Taiwan’s manufacturing activity held steady last month, ending three consecutive months of decline, as external demand improved but remained weak, HSBC PLC said in a report released yesterday.
HSBC’s Taiwan Manufacturing Purchasing Managers Index (PMI) posted a neutral 50 last month, up from 48.6 in July, indicating operating conditions were mostly unchanged for the nation’s manufacturing sector, the report said.
“Taiwan’s manufacturing conditions were unchanged last month, suggesting that business activity is stabilizing,” HSBC economist Ronald Man (文略韜) said in the report.
A PMI score below the 50-point mark indicates a contraction and values above that threshold suggest expansion.

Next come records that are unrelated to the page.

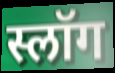
स्लॉगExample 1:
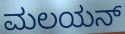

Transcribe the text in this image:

ಮಲಯನ್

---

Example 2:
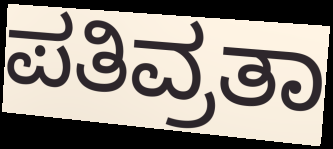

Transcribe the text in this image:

ಪತಿವ್ರತಾ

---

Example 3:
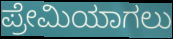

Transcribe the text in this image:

ಪ್ರೇಮಿಯಾಗಲು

Total new orders declined last month, albeit fractionally with the modest drop in new export orders, suggesting weak demand from international clients in China, Europe and the US, the report said.
Production levels fell for the fourth straight month, but the rate of contraction was narrowing, the report added.

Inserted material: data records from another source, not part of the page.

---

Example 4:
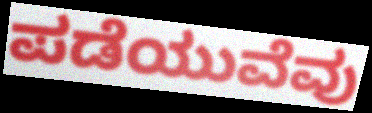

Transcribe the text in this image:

ಪಡೆಯುವೆವು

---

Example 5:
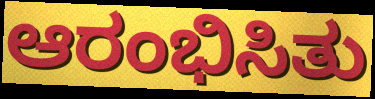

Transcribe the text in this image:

ಆರಂಭಿಸಿತು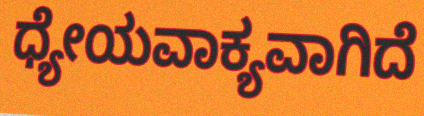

Despite the slight contraction in output, firms hired more employees for the third month in a row, raising the rate of job creation to the highest level since December last year, the report said.
HSBC attributed the additional staff to companies’ plans to increase their production capacity.

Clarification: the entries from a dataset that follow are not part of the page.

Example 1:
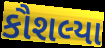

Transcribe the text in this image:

કૌશલ્યા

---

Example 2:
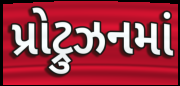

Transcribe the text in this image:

પ્રોટ્રુઝનમાં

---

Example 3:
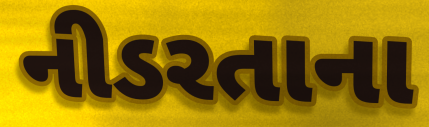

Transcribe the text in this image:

નીડરતાના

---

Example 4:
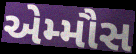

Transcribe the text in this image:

એમ્મૌસ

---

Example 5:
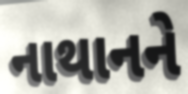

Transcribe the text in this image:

નાથાનને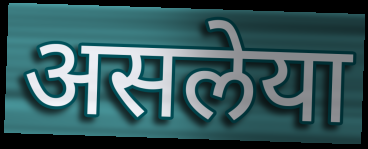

“Manufacturing payrolls picked up at the strongest rate in eight months and this should put a floor beneath private consumption,” Man said.
Input prices declined markedly for the fifth straight month last month, although the rate of deflation eased, the report said.
Lower production costs enabled firms to reduce output prices with a solid rate of discounting, the report said, adding that 11 percent of respondents cut factory gate prices as a result of competitive market pressures and price negotiations with clients.
Looking ahead, HSBC said stronger new orders are required to lift the nation’s export-focused economy out of the woods, with a 2 percent GDP growth forecast this year.